Edit tracking data

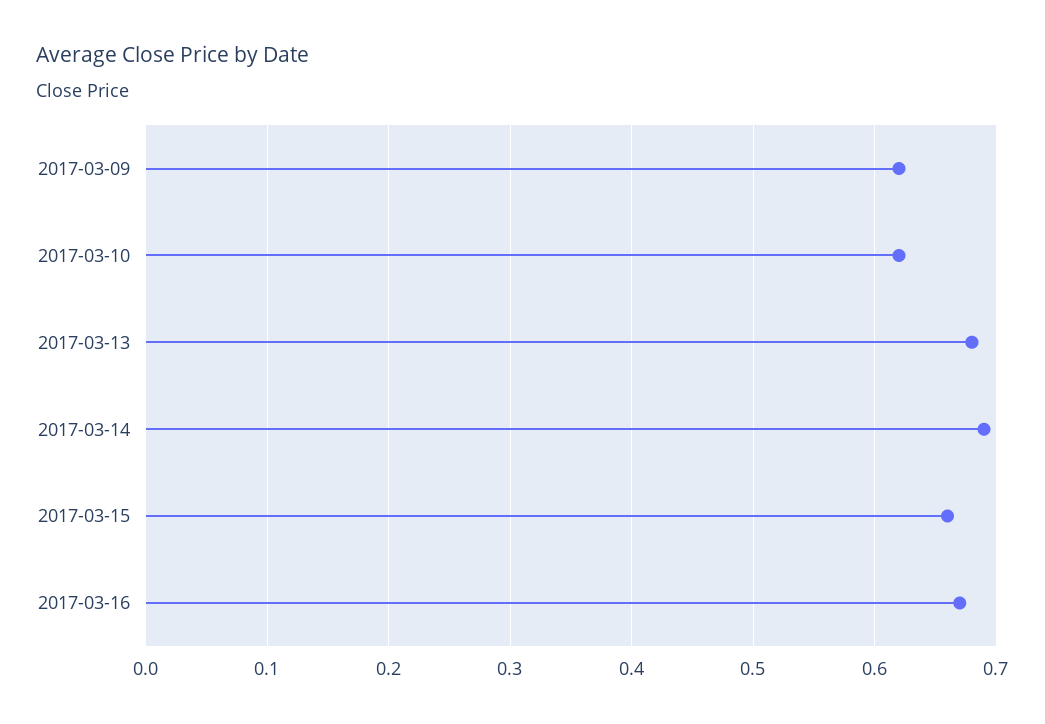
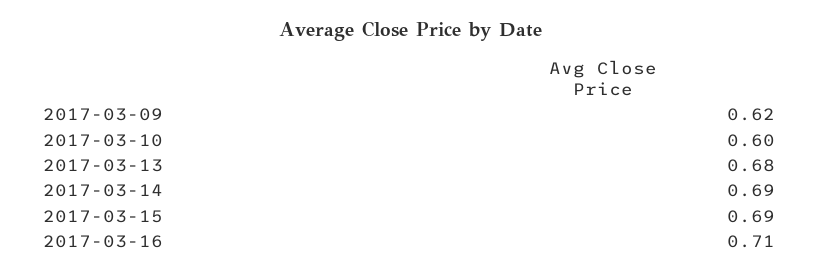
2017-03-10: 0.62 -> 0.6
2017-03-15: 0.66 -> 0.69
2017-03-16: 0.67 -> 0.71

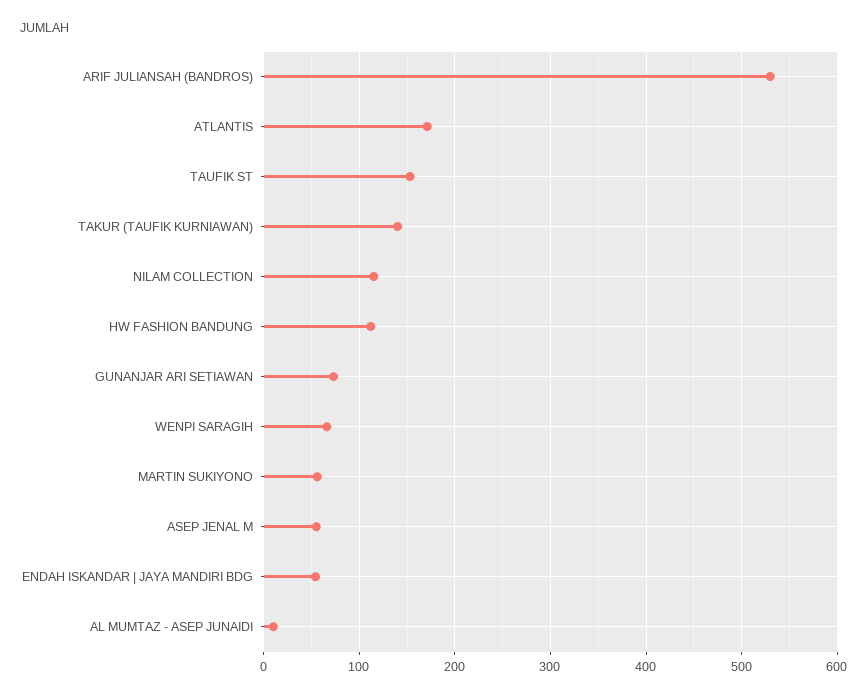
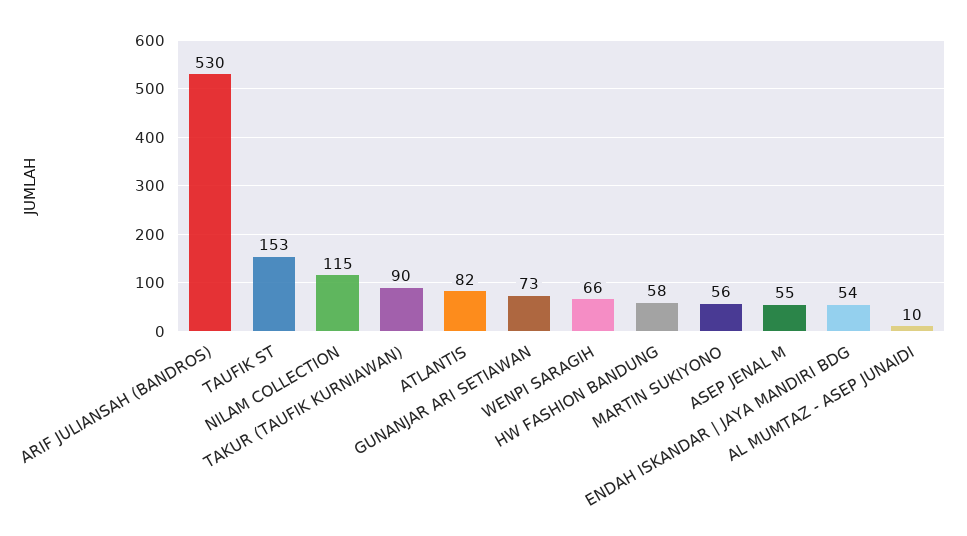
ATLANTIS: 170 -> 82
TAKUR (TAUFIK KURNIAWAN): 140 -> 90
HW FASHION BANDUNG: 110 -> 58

**Request**. All lines from the one containing "2017-03-16: 0.67 -> 0.71" through the end of the entries, both ends included, should be written out exactly, with no pictures.

**Task result**.
2017-03-16: 0.67 -> 0.71

ATLANTIS: 170 -> 82
TAKUR (TAUFIK KURNIAWAN): 140 -> 90
HW FASHION BANDUNG: 110 -> 58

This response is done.